Wednesday, October 31, 2007

The Morales dynasty

THE post-Marino Morales era in Mabalacat politics has dawned with the results of the barangay elections.
The new day shines bright. But not for the putative successors to the record-holding already-four-term-and-still-mayor Boking.
Eat your heart out, Cris Garbo. Gnash your teeth, Pros Lagman. Wail, wail some more, Anthony Dee. To the rest, go on dreaming.
Whatever expected exit of Boking from the local political scene will not provide an easy entry, moreso an easier takeover of the seat of mayoralty for any of the three, and the rest of the other dreamers.
Exit a Morales, maybe. But enter yet another Morales, most surely.
Atlas, son of Boking, has served that screaming notice to all the salivating pretenders to the mayoralty post with his victory in Barangay Dau, the biggest barangay in terms of number of voters in Central Luzon, and, arguably, in the whole Philippines.
No patsies did Atlas rout in the hotly-contested barangay post.
There was the still-whimpering-I-wuz-robbed Marcos Castro, Jr., once all-around factotum to Gov. Mark Lapid, who banked on the vaunted Lapid magic, and was reportedly backed by the Lapid’s massive war chest funded from you-know-what.
There was the now-eerily-quite once-incumbent Louie Cunanan whose bruited about, and proven, invincibility in elections past was purportedly endowed by as much as his broad-based mass support as his bonds with presidential son and congressman Mikey Macapagal Arroyo. No Mykey magic too?

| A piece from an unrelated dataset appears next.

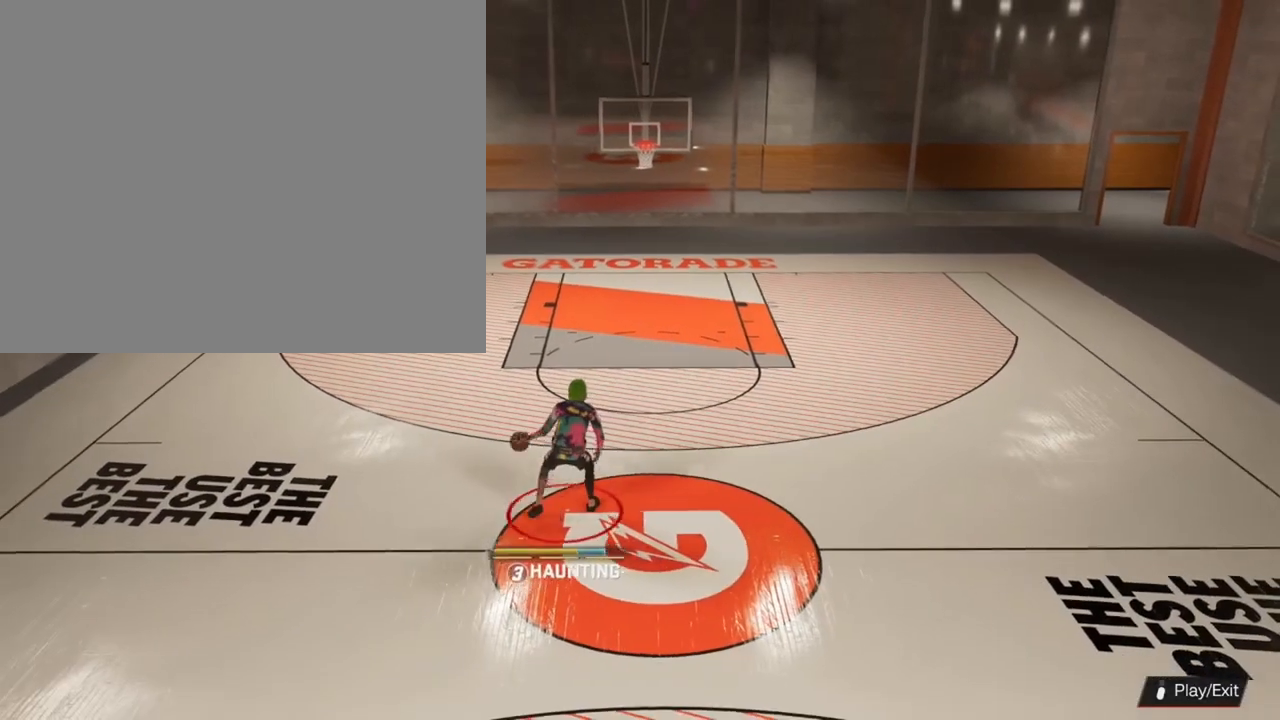
{"buttons": [], "left_stick": "center", "right_stick": "center", "events": [[200, "R2", "up"]]}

No mean feat did Atlas truly achieve in Dau.
Hurl now the sourgrapes at the victor: “It was Boking who did it for Atlas.”
Of course, it was Boking. It was Boking’s sins too that were heaped upon his son to drag him down.
So, the transition of a Morales to a Morales – in the future yet – follows the dynastic rites of passage: “The king is dead. Long live the king.”
The Morales dynasty just birthed: Atlas is heir to the throne. Half-brother Migs, the just-elected Dau chair of the sangguniang kabataan, takes second in the line of succession. Very neat? But as dynasties go, there may just sprout some usurpers to the throne. In the Mabalacat case, not only the “outsiders” like Garbo, Lagman, Dee or even Tars Halili can well do an Oliver Cromwell to a King Charles I and wrest power.
The line of succession can be altered by a coup, so to speak, from within. Among Boking’s many children, the primus inter pares in the field of politics is a prima – his daughter Marjorie who served as SK Mabalacat chair herself for as long as anyone in the town can remember.
Married to former Sto. Tomas councilor and still-very-much-politically involved John Sambo, Marjorie may well have a much bigger political stock than any of her siblings.
And history is rife with the tales of sibling rivalries as the bane of dynasties.
In the meantime though, easy still rests the crown on the head of King Boking. One more term! Long live!